▶ [Aangeleverd fragment]:
----
Dit jaar is Bram Bolscher de oudste Poaskearl. Samen met zijn maatje Ivo Rouwers nemen ze na Pasen afscheid van een hechte groep jonge Poaskearls. Op 18 april 2014 liep de toen 22-jarige Bram Bolscher als eerste het Kerkplein op om even later gevolgd te worden door Ivo Rouwers. “Het gaf mij een onbeschrijflijk gevoel,” weet Bram zich als de dag van gisteren nog te herinneren. “Ik kwam uit het huis van mijn oma aan de Westwal en liep door de Marktstraat naar het Kerkplein. Op de Markt lieten de vele aanwezigen me netjes door en dan hoor je al opmerkingen als ‘Die is van Bolscher’ en ’Da’s ’n beste kearl’. Op het Kerkplein klikken de vele camera’s en zie je de mensen, die me niet kenden, denken: ‘Wie is dat’.
Het was een heel bijzonder moment om daar samen met Ivo te staan en ineens ben je een Poaskearl, die mee mag doen aan deze prachtige traditie. Dat is niet voor iedereen weggelegd en ik ben best een beetje trots onderdeel te mogen zijn van die Poaskearls.”
De drie jaren zijn voorbijgevlogen voor Bram Bolscher. Het eerste jaar is het meest leerzame, omdat je helemaal ingewijd wordt in ‘het leven van een Poaskearl’. “Het was inderdaad bijzonder leerzaam, maar ik heb er ook echt van genoten. Je leert zoveel facetten kennen en daarnaast kom je in contact met een heel netwerk om die Poaskearls heen. Allemaal mensen met goede bedoelingen om deze traditie levend en in stand te houden. In het tweede jaar weet je wat er komt, maar nu in ons laatste jaar voel je toch meer verantwoordelijkheid om alles in goede banen te leiden. Als oudste Poaskearls regelen we nagenoeg alles en sturen we de anderen aan. Daarnaast weten we ons altijd gesteund door mensen er om heen, die ons echt nooit in de steek zullen laten. Dat is een hele prettige gewaarwording, want als het nodig is word je aan alle kanten geholpen,” vertelt Bram Bolscher.
De Poaskearls moeten in de weken voor Pasen veel regelen. Het begint al vrijdag na het carnaval en vanaf dat moment worden er allerlei afspraken gemaakt, contacten gelegd en activiteiten in gang gezet. “Dit jaar hebben we nog contact gehad met Roel Korbee en de nieuwe boswachter Jeroen Buunen. Het hout voor het paasvuur komt weer uit Ommen en dat moet allemaal logistiek geregeld worden. Er moeten stutten komen voor op de wagens en natuurlijk zijn er de afspraken met de vrachtboeren. Met horecaondernemers spreken we alles door en datzelfde geldt ook voor de eigenaren van gebouwen en huizen waar een stiepel staat en natuurlijk is er de vraag aan onze voorzanger Jan Veldboer of hij deze taak weer wil uitvoeren,” geeft Bram Bolscher een deel aan van de afspraken.
----
▶ [Opdrachten]:
• A. Geef bij elke uitspraak aan of de tekst over de Poaskearls ermee overeenstemt, met ja of nee en een letterlijk citaat dat de doorslag geeft.
(i) In 2014 liep Bram Bolscher als eerste het Kerkplein op.
(ii) Het hout voor het paasvuur wordt uit Ommen gehaald.
(iii) Volgens de tekst is het tweede jaar als Poaskearl het meest leerzame.
• B. Beantwoord de volgende vragen aan de hand van de tekst over de Poaskearls.
(i) Uit welk huis kwam Bram Bolscher toen hij naar het Kerkplein liep?
(ii) Wanneer beginnen de voorbereidingen van de Poaskearls?
(iii) Wie is de voorzanger?
• C. Schrijf uit de tekst over de Poaskearls het gedeelte van "Dit jaar is" tot en met "denken: ‘Wie is dat’." woord voor woord over.
De records hebben niets met de tekst over de Poaskearls te maken.

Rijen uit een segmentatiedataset
----
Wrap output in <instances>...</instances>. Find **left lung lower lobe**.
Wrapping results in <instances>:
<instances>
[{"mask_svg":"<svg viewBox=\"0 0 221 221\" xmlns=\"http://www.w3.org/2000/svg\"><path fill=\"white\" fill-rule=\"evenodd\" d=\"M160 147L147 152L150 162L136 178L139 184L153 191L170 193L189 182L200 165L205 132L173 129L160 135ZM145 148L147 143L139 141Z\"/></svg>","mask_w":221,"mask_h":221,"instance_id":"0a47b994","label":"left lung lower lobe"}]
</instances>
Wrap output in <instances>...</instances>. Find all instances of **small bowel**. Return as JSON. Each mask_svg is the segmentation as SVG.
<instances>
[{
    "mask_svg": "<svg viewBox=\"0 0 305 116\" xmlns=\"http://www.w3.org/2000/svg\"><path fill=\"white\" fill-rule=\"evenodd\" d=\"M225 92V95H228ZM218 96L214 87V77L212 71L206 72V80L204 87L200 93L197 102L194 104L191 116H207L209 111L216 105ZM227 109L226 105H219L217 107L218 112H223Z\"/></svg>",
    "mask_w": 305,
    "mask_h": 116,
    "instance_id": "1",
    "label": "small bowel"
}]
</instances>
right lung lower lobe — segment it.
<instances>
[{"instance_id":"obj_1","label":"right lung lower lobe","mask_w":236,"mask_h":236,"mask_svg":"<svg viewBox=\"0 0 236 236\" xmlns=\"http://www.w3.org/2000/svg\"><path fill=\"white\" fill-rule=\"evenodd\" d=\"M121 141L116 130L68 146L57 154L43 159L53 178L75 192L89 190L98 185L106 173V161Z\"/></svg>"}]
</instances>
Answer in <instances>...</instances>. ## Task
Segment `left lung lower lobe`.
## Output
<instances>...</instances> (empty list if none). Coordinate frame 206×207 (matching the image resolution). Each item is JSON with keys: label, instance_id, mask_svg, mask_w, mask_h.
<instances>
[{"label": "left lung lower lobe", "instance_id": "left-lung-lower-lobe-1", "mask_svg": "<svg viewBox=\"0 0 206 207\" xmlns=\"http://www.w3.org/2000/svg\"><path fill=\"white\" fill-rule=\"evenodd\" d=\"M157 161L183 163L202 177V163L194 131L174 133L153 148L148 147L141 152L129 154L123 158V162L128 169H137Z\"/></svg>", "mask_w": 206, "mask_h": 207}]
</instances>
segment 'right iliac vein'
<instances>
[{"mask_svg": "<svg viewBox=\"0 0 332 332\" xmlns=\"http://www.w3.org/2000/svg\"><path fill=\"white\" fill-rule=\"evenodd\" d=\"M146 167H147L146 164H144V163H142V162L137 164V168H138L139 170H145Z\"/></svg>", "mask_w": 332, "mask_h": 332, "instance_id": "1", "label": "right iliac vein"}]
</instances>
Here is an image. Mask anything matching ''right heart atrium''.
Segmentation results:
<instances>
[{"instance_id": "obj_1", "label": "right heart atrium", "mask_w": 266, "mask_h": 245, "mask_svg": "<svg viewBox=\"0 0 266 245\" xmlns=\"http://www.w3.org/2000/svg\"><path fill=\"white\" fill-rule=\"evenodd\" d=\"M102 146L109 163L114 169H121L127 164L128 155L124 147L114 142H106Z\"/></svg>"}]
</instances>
----
▶ [Uitwerkingen]:
• A.
(i) Ja: "Op 18 april 2014 liep de toen 22-jarige Bram Bolscher als eerste het Kerkplein op"
(ii) Ja: "Het hout voor het paasvuur komt weer uit Ommen"
(iii) Nee: "Het eerste jaar is het meest leerzame"

• B.
(i) Uit het huis van zijn oma aan de Westwal.
(ii) Op de vrijdag na het carnaval.
(iii) Jan Veldboer.

• C.
Dit jaar is Bram Bolscher de oudste Poaskearl. Samen met zijn maatje Ivo Rouwers nemen ze na Pasen afscheid van een hechte groep jonge Poaskearls. Op 18 april 2014 liep de toen 22-jarige Bram Bolscher als eerste het Kerkplein op om even later gevolgd te worden door Ivo Rouwers. “Het gaf mij een onbeschrijflijk gevoel,” weet Bram zich als de dag van gisteren nog te herinneren. “Ik kwam uit het huis van mijn oma aan de Westwal en liep door de Marktstraat naar het Kerkplein. Op de Markt lieten de vele aanwezigen me netjes door en dan hoor je al opmerkingen als ‘Die is van Bolscher’ en ’Da’s ’n beste kearl’. Op het Kerkplein klikken de vele camera’s en zie je de mensen, die me niet kenden, denken: ‘Wie is dat’.